Ross Noble, 4 other comedians, and some pissed students. High comedy, low alcohol tolerance.
There were half a dozen of them, sitting in front of me in the second row. Which made sense – they wanted attention. Students, at that awkward point where they wanted to stand out from the crowd, and do so by conforming to stereotypes of braying young men who can’t pace their drinking, and were mixing grape and grain for good measure.
Ross Noble was host, and an inspired choice – his butterfly mind ill-suited to the discipline of introducing the evening’s four acts, but that just made it funnier when he tried. The students were already pretty bladdered at this point, and attracted Ross’s attention, unable to grasp through the buzz of ‘being together with the lads’ that actually, ‘the lads’ weren’t going down too well.
Bec Hill was the first act, and the contrast with Ross was both telling and unfair – he’s been at the top of his game for a long time, she’s starting out. Her material was pretty good, but she was hemmed-in by a reliance on props that most couldn’t see well enough.
And then, the enigma that is Simon Lomas, who looks like he was rejected from The Inbetweeners. Taking the mic, he’s hesitant, seemingly unaware of the sizeable crowd. And he stumbles, and stutters, and is somehow hilarious. Lomas is a mutant mix of teenage Alan Bennett and deadpan American comic Steven Wright, his success dependent on the audience staying with him as a precisely placed word pivots a sentence from sense to drooling madness.
The students like Simon, and by this time there’s conflict between them. One of the chaps has taken a snifter of wine from another fellow’s bottle. This becomes the subject of cross-party talk as Ross wraps up the first half. Then it’s back with Damian Clark. The students like him because he’s talking kind of about their tribe, unaware that he’s not doing so with the affection they clearly feel for themselves.

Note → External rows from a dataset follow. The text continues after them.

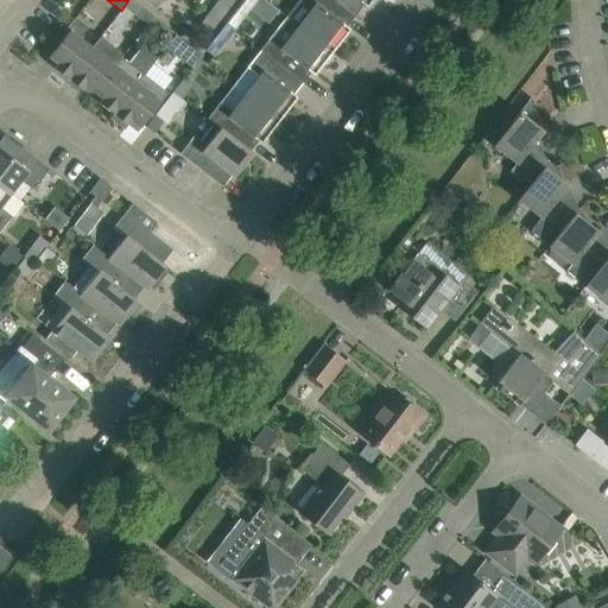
[(141,8),(131,0),(130,0),(125,7),(135,16),(141,8)]
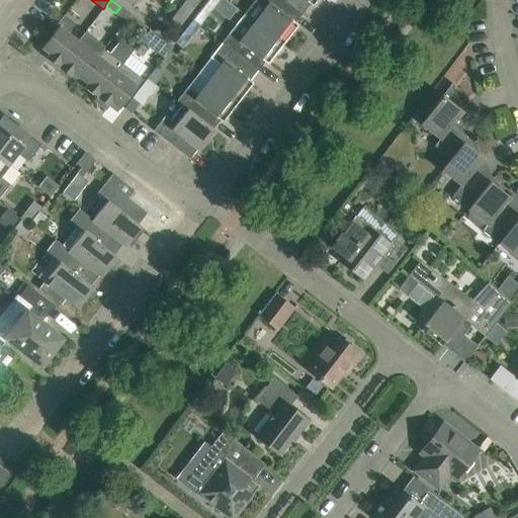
[(295,22),(303,13),(284,0),(255,0),(266,8),(254,22),(282,45),(297,24),(295,22)]
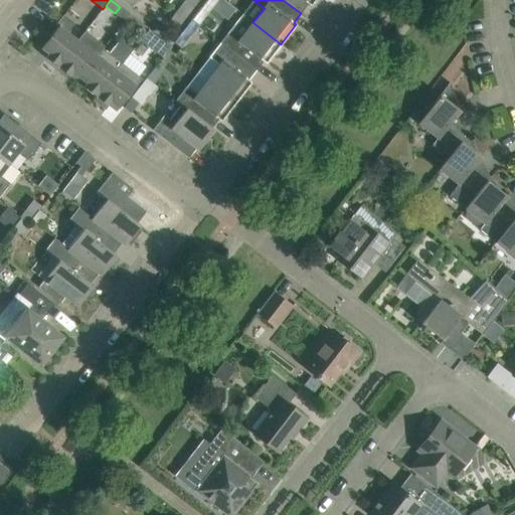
[(310,6),(314,0),(283,0),(301,13),(308,4),(310,6)]
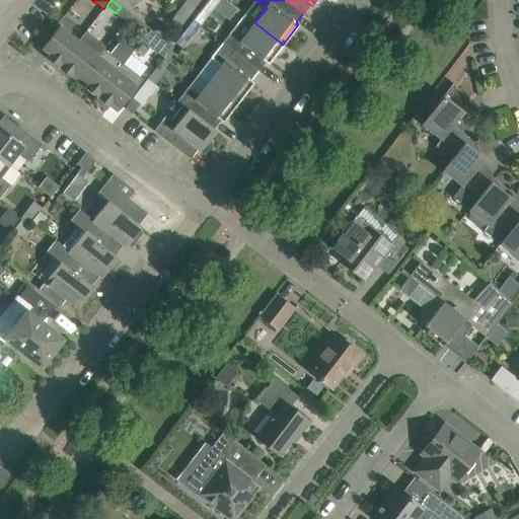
[(187,18),(195,8),(186,1),(177,11),(187,18)]
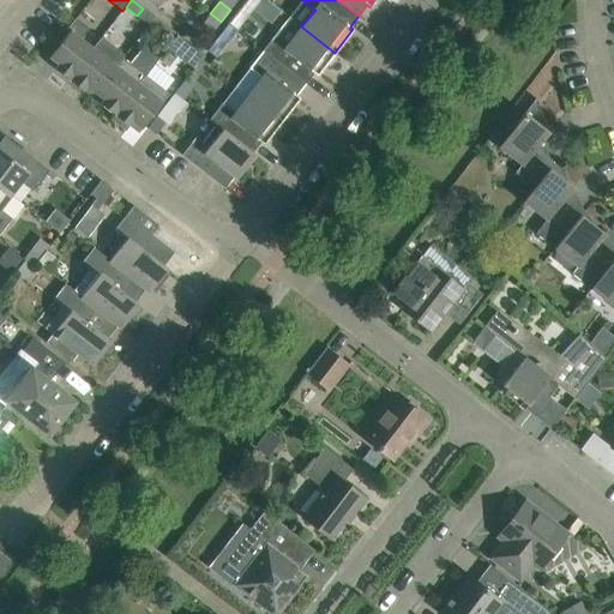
[(235,31),(245,19),(236,12),(228,24),(235,31)]
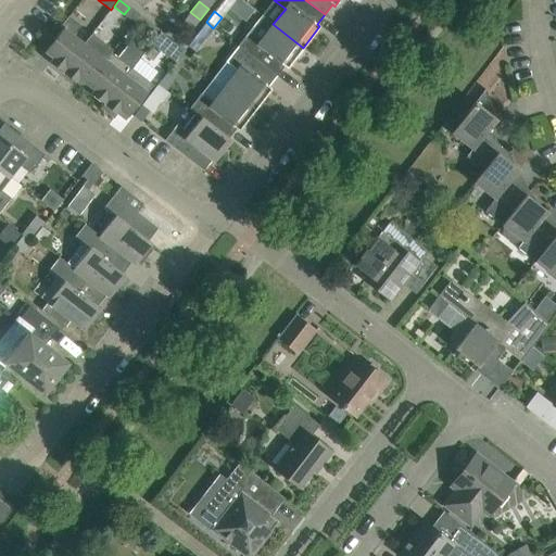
[(190,32),(200,20),(190,12),(181,25),(190,32)]
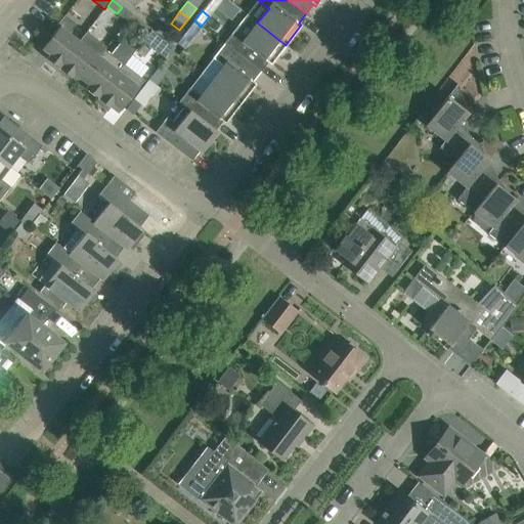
[(151,30),(132,14),(127,20),(146,36),(151,30)]
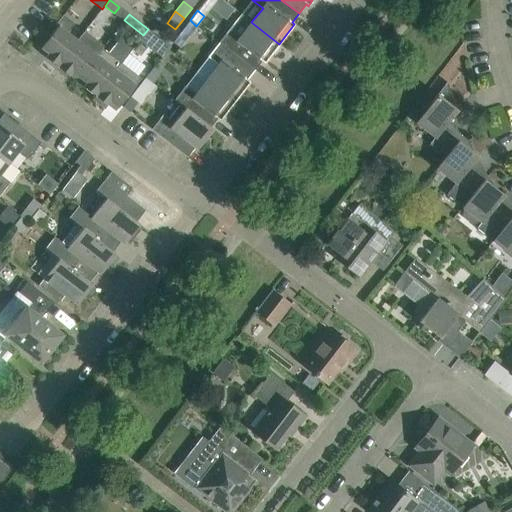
[(279,44),(251,22),(241,14),(219,43),(254,71),(262,61),(264,63),(279,44)]
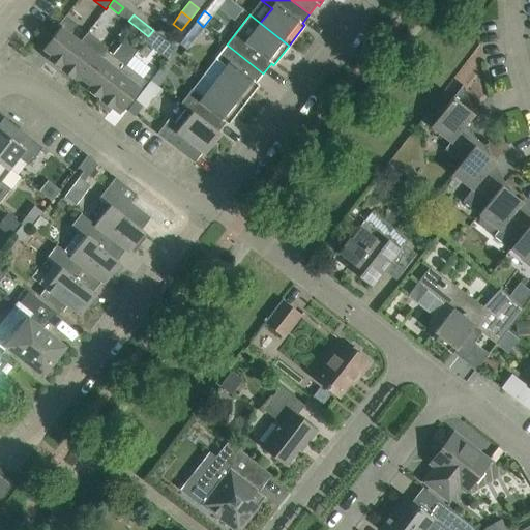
[(60,69),(81,42),(69,34),(77,25),(65,16),(58,26),(59,28),(40,53),(41,54),(42,52),(49,57),(48,59),(60,69)]
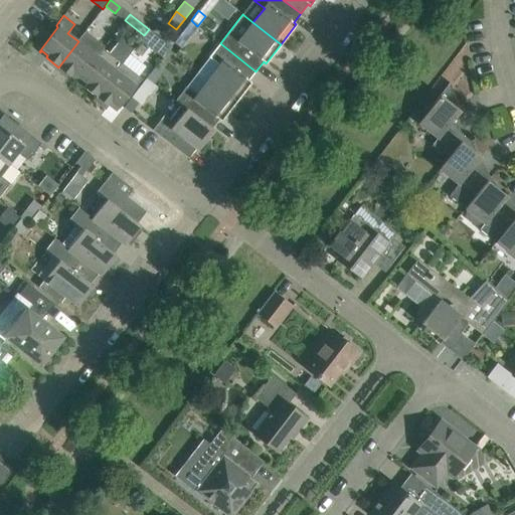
[(190,36),(197,26),(191,20),(183,30),(190,36)]
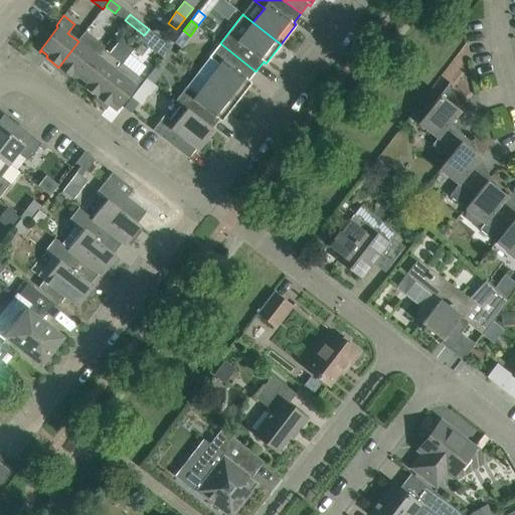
[(171,46),(149,29),(144,35),(166,52),(171,46)]
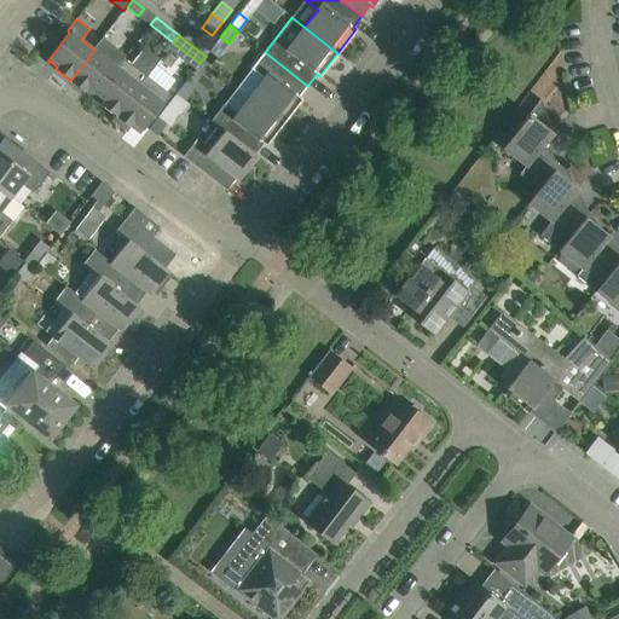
[(94,96),(123,59),(122,58),(125,56),(103,38),(94,50),(70,81),(85,92),(87,90),(94,96)]
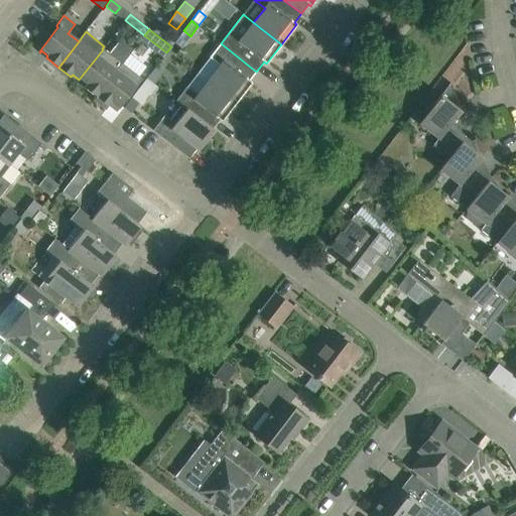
[(122,63),(123,65),(134,49),(121,38),(109,53),(103,49),(79,80),(86,85),(85,88),(97,97),(122,63)]
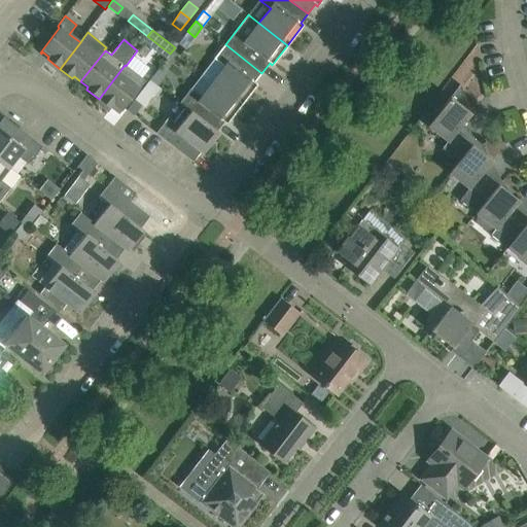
[(254,82),(261,73),(225,44),(214,59),(224,67),(213,82),(242,104),(257,84),(254,82)]
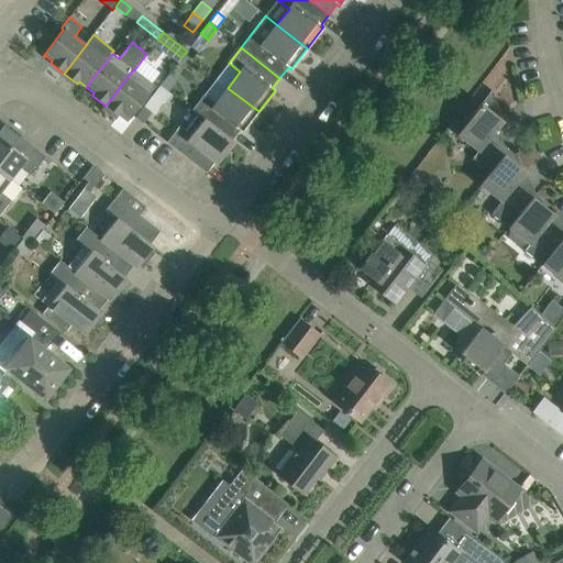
[(128,121),(154,86),(134,70),(133,69),(106,106),(102,109),(116,120),(120,113),(128,119),(127,121),(128,121)]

Headliner Andrew O’Neill is brave, risks losing the audience by playing in a kind of Stewart Lee style about his awareness of what he and they are doing. It’s a highwire act that’s an investigation of comedy and performance as much as an example of it, and I’m glad the context of a Ross Noble hosted evening provided him with an opportunity for a bigger crowd than he’s used to. He was too much for the students, last seen exiting in a confused fashion to give a taxi driver a hard time.
Ross Noble Hosting Special from Just the Tonic was at The Belgrave Rooms on Saturday 20 May 2017.